Titulaire d’une maitrise en sciences économiques en gestion des entreprises, université de Yaoundé, il obtient en 2001 un Ms (Master of science) in Finance, Financial Services Management à l’University of NEWS HAVEN, Connecticut, puis en 2004 un MBA en Management a l’University of CONNECTICUT, avec spécialisation en Marketing Intelligence.

 

NDZANA SEME a travaillé à l’ex-Société camerounaise des banques (SCB) de 1979 à 1989 comme cadre responsable des crédits. C’est lui qui avait découvert la faillite de la société Bastos que d’autres cadres cachaient depuis des années. Après la fermeture de la SCB, il rejoint le journalisme. A cet effet, il devient rédacteur successif de l’Effort Camerounais, de la Nouvelle Expression (où ses articles amenèrent les activistes de Douala à lancer le mouvement de boycott des produits français, CLAUDE KIENZ le directeur de la CAMAIR démissionna lors de mon enquête sur ses détournements, entre autres).
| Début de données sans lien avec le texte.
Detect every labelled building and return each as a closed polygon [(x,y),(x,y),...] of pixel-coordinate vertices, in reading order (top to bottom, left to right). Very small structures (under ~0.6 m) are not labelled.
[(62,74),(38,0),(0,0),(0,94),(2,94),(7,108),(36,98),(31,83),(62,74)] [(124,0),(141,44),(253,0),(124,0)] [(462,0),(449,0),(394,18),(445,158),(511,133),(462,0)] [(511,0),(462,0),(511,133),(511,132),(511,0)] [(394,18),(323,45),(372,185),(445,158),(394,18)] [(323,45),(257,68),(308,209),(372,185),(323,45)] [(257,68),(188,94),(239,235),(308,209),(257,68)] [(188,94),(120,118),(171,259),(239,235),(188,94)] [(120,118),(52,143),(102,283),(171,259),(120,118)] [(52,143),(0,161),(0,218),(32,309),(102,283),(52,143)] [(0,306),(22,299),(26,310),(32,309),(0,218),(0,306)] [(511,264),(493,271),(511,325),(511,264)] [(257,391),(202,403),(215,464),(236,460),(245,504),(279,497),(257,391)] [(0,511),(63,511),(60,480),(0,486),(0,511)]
Puis devient directeur de publication du Nouvel indépendant. Pendant l’exercice de son métier de journaliste, il sera arrêté deux fois en 1994 et 1995 et emprisonné à KONDENGUI pendant 3 mois à chaque reprise pour outrage au chef de l’Etat, incitation à la révolte, et non dépôt du journal au bureau de la censure du ministère de l’Administration territoriale. Après une condamnation à une peine de prison d’un an et 100 millions d’amende à la suite d’un appel introduit par le ministre de la Justice, DOUALLA MOUTOME, et deux tentatives d’assassinat, il sort du Cameroun en fin décembre 1995. En juin 2004, le régime lui a attribué la fausse nouvelle relative au décès du président de la République.
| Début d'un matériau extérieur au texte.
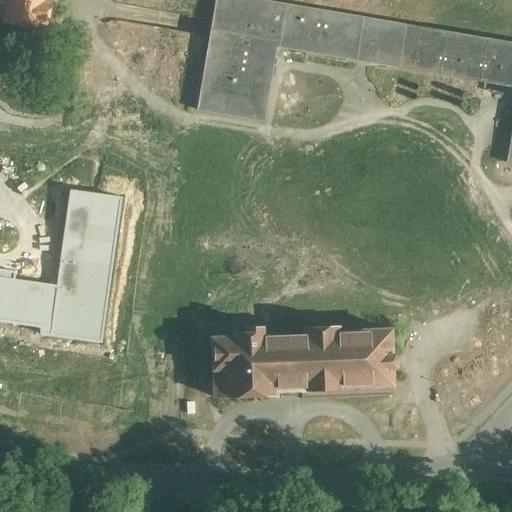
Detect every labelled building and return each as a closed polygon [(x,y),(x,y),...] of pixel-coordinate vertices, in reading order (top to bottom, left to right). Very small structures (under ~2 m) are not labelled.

Aujourd’hui, SEME NDZANA ne cache pas son hostilité au régime de Yaoundé. Dans sa contestation, un objectif : « Faire tomber Paul Biya et sa clique ». Pour lui, « Il n’y a plus rien à attendre de ce régime ».

Il affirme n’avoir milité dans aucun parti politique au Cameroun. Mais aura été en 1992 superviseur des élections dans l’arrondissement de NGOUMOU pour le compte du Social Democratic Front (Sdf). « Le régime Biya avait tout fait pour me récupérer, y compris en envoyant un jour le ministre du Commerce de l’époque, ELOUNDOU MANI, dans ma rédaction de BIYEM-ASSI pour me proposer de me joindre aux « ELITES BETI » diriges par feu EMAH BASILE, ANTOINE NTSIMI, ou encore JOSEPH OWONA qui me proposa 500 millions réservés à une presse BETI et que j’avais exposé par exaspération dans le titre « UN BAMILEKE A ETOUDI ? JAMAIS ! » qui m’avait valu ma première arrestation à Yaoundé en 1994 ; ceci après ma toute première arrestation politique à Bafoussam, en 1988, par un certain commissaire ONDOUA (le même qui m’arrêta en 1994 sur ordres d’OWONA) au motif de trouble d’une marche du RDPC », confie-t-il.

Son exil, il l’a débuté par le Nigeria et le Burkina Faso, ou feu NORBERT ZONGO l’assista, faisant cotiser tous les journalistes burkinabés pour l’accouchement de son enfant, et ensuite les Etats-Unis qui avaient accepté son dossier de demande de refuge. C’est ainsi qu’en septembre 1998, il s’installe aux Etats-Unis. « Je suis un Project Manager. Je suis auteur de THE REPUBLICAN PERIL – DIALECTIC FOR DEMOCRATIZING SOVEREIGNTY, publie en 2007.

En guerre contre Boko Haram, pour lui « l’incompétence de Yaoundé frise une complicité avec les terroristes », déclare-t-il.